Making sense of Endomondo's calorie estimation

The other day I got curious how Endomondo estimates energy expenditure during the exercise.

On their website, they mention some paywalled paper, but no specifics, so I figured it'd be interesting to reverse engineer that myself. I've extracted endomondo data from their JSON export and plotted a regression.

I'm using Wahoo TickrX chest strap monitor, so the HR data coming from it is pretty decent.

First, I'm importing the dataframe from the python package I'm using to interact with my data. (I've mentioned it here).
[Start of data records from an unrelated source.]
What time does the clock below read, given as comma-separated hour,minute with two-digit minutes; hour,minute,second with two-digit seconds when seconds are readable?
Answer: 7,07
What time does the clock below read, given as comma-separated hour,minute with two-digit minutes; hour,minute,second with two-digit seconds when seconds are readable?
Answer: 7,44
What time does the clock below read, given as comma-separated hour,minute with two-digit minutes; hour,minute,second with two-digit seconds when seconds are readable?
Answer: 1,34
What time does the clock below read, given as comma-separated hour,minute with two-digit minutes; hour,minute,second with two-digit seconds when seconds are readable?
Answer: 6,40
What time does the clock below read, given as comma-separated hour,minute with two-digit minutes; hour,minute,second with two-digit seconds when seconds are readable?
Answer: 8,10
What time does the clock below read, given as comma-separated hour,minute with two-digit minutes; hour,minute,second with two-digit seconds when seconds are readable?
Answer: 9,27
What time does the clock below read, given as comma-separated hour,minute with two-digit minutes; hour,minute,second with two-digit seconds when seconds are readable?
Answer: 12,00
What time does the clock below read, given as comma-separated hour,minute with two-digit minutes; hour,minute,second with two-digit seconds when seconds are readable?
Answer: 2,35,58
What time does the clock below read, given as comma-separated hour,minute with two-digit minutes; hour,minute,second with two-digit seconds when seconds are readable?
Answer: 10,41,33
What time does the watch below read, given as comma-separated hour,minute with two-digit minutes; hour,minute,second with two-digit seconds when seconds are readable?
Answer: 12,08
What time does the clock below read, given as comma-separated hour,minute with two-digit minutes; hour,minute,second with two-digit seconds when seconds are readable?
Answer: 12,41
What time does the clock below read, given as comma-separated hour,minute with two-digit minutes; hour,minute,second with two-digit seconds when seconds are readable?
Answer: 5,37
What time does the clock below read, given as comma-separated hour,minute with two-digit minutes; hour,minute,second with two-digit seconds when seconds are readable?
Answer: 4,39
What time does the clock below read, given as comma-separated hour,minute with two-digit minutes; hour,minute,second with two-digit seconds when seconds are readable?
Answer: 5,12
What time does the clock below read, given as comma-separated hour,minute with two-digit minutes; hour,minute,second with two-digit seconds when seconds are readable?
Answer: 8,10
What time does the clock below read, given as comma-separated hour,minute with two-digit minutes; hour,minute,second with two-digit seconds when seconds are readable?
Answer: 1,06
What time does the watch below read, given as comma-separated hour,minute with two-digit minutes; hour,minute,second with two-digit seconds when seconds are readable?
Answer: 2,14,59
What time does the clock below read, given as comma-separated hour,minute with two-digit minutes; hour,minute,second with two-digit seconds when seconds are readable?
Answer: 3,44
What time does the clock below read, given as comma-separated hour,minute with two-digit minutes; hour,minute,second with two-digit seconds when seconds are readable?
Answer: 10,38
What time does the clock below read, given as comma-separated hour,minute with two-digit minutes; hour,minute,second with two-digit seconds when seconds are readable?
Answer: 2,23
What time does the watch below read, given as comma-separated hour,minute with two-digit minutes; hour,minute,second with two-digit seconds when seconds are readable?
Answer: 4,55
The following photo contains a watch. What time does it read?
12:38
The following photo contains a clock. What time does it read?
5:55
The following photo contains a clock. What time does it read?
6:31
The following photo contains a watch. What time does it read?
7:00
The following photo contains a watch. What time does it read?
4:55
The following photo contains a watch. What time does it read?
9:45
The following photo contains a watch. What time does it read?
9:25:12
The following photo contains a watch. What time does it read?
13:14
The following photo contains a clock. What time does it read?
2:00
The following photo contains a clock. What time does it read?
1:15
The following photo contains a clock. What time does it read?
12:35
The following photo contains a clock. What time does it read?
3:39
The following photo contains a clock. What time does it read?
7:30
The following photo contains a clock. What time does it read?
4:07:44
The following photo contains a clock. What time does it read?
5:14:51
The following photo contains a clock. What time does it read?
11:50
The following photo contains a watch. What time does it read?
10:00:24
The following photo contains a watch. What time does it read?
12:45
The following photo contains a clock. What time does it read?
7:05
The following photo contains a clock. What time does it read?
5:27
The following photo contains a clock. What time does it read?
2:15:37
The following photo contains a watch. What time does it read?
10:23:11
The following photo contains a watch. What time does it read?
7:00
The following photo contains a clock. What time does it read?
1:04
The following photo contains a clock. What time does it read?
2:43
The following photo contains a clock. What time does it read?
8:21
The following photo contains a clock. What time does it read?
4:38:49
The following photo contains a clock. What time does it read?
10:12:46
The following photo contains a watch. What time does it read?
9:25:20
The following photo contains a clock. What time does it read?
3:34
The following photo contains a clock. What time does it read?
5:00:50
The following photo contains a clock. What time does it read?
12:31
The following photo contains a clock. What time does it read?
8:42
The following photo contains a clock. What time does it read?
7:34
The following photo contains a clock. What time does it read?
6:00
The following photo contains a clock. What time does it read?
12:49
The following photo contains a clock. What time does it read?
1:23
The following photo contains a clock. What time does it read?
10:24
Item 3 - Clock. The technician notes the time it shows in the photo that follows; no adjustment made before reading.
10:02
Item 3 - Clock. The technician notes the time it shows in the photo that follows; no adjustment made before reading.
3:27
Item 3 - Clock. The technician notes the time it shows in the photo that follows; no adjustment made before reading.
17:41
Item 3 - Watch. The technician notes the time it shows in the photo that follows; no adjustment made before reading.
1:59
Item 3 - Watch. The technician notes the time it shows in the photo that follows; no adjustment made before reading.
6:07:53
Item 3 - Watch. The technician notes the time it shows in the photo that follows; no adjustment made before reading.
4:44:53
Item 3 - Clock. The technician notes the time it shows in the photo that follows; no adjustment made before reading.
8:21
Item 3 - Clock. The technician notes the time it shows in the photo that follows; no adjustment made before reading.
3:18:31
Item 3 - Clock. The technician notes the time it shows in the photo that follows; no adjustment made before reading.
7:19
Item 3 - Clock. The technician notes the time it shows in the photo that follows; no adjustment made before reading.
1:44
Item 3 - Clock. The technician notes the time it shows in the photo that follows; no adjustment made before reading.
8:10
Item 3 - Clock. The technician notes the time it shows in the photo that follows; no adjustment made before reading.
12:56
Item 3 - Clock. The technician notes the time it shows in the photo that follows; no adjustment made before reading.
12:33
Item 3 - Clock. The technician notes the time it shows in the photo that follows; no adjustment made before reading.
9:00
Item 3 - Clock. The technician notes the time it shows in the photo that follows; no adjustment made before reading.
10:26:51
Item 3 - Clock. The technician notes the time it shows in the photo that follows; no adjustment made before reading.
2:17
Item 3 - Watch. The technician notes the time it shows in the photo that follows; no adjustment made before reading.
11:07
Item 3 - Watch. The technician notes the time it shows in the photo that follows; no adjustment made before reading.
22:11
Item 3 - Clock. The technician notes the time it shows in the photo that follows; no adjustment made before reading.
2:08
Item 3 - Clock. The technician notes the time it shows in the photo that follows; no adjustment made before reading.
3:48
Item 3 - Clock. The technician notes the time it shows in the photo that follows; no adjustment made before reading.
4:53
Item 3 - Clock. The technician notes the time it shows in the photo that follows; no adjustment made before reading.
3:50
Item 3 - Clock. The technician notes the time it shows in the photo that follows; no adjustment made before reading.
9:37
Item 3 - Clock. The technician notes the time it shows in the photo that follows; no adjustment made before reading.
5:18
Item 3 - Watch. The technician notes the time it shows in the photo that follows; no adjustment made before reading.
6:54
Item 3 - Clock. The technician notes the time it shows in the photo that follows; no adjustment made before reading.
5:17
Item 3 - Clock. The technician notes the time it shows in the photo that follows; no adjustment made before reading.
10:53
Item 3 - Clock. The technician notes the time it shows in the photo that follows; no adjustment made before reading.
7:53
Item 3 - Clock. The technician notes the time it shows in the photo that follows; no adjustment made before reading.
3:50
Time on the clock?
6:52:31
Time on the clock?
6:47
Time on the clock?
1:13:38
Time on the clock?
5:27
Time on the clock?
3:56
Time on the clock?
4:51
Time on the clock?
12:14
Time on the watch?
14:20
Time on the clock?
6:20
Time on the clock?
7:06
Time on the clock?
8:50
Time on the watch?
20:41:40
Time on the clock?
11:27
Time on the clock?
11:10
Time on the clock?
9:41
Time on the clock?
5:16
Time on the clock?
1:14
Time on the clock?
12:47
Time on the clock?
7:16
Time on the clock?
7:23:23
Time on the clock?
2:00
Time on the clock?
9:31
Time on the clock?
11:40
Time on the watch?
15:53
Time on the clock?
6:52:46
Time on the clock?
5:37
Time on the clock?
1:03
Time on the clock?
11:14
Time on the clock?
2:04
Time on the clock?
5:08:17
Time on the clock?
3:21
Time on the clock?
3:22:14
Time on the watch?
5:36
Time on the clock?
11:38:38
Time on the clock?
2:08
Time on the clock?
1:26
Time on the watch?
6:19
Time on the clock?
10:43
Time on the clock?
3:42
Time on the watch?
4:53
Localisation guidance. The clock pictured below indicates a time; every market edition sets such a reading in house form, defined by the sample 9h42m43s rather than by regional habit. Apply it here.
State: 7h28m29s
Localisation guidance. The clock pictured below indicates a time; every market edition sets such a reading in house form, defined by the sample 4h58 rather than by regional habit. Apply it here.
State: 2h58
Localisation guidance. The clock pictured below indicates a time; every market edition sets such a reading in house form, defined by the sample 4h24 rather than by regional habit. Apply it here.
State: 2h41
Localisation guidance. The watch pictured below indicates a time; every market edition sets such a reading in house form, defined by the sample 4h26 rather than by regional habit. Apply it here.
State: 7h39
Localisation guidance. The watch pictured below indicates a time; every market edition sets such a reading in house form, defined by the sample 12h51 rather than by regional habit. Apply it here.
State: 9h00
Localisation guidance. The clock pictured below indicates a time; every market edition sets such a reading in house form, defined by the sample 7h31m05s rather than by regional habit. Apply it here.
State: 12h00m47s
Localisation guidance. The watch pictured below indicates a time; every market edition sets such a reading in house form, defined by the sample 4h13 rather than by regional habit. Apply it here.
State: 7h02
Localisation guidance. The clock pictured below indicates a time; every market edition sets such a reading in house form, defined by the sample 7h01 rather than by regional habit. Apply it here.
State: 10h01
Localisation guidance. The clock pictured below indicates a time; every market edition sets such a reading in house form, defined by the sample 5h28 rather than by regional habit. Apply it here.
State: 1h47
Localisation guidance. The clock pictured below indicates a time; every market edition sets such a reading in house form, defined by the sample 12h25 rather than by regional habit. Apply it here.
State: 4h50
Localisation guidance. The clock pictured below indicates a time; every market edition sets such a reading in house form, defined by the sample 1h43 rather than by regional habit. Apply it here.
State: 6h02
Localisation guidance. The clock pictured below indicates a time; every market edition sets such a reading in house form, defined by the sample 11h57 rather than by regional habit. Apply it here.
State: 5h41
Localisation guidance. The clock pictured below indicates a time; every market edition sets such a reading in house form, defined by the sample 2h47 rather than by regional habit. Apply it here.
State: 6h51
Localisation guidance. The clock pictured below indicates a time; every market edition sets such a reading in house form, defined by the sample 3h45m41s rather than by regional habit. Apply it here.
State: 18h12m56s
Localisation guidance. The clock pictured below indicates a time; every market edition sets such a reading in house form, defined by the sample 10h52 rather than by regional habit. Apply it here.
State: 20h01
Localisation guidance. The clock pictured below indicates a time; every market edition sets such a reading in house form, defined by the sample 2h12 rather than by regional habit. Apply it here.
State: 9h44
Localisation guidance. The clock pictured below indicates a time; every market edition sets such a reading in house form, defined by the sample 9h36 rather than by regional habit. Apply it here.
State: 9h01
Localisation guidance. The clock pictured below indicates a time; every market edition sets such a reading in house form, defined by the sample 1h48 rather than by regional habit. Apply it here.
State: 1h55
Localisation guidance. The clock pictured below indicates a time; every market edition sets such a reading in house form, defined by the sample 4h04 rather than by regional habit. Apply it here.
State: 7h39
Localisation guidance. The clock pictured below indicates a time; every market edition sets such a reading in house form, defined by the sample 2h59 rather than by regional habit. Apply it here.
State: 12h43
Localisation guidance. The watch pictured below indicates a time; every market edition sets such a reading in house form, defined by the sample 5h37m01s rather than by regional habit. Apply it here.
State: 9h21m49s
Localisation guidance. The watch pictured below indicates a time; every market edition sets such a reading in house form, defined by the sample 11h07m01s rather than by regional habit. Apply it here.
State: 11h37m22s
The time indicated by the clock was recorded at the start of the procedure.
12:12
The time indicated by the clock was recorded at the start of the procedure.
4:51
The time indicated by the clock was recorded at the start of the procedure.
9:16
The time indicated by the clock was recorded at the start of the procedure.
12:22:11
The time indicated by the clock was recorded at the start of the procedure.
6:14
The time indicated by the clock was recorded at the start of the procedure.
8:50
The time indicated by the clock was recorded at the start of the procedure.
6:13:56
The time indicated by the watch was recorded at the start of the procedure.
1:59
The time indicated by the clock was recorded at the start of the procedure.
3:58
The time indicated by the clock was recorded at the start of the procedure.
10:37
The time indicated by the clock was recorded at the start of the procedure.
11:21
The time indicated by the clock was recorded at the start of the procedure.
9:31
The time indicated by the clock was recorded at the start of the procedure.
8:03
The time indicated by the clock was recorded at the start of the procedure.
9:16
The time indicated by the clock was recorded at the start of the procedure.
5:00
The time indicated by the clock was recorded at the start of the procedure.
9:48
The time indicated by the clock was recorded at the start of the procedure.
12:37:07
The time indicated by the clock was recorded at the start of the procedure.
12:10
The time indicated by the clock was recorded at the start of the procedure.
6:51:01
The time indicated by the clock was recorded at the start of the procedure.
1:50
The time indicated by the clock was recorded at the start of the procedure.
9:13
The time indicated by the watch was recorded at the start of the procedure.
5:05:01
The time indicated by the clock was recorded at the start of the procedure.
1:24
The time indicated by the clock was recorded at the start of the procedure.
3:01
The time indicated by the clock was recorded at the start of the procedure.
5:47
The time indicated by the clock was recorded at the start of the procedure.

It's private at the moment, but it's pretty specific to my use cases and the only interfacing in this post it through Pandas dataframe, so hopefully that wouldn't confuse you.

In [1]:
from my.workouts.dataframes import endomondo
df = endomondo()
WARNING:workout-provider:Unhandled: Cycling
WARNING:workout-provider:Unhandled: Cycling

Some sample data:

In [2]:
display(df[df['dt'].apply(lambda dt: str(dt.date())) == '2019-04-21'])
dt error heartbeats kcal sport
384 2019-04-21 10:11:28+00:00 None 3873.500000 310.0 Rope jumping
385 2019-04-21 10:47:58+00:00 None 2860.666667 248.0 Running

Heartbeats were calculated as average HR multiplied by the duration of exercise.

Error column is a neat way of propagating exceptions from data provider.

E.g. I only have HR data for the last couple of years or so, so data provider doesn't have any of HR points from endomondo. While I could filter out these points in the data provider, they might still be useful for other plots and analysis pipelines (e.g. if I was actually only interested in kcals and didn't hare about heartbeats).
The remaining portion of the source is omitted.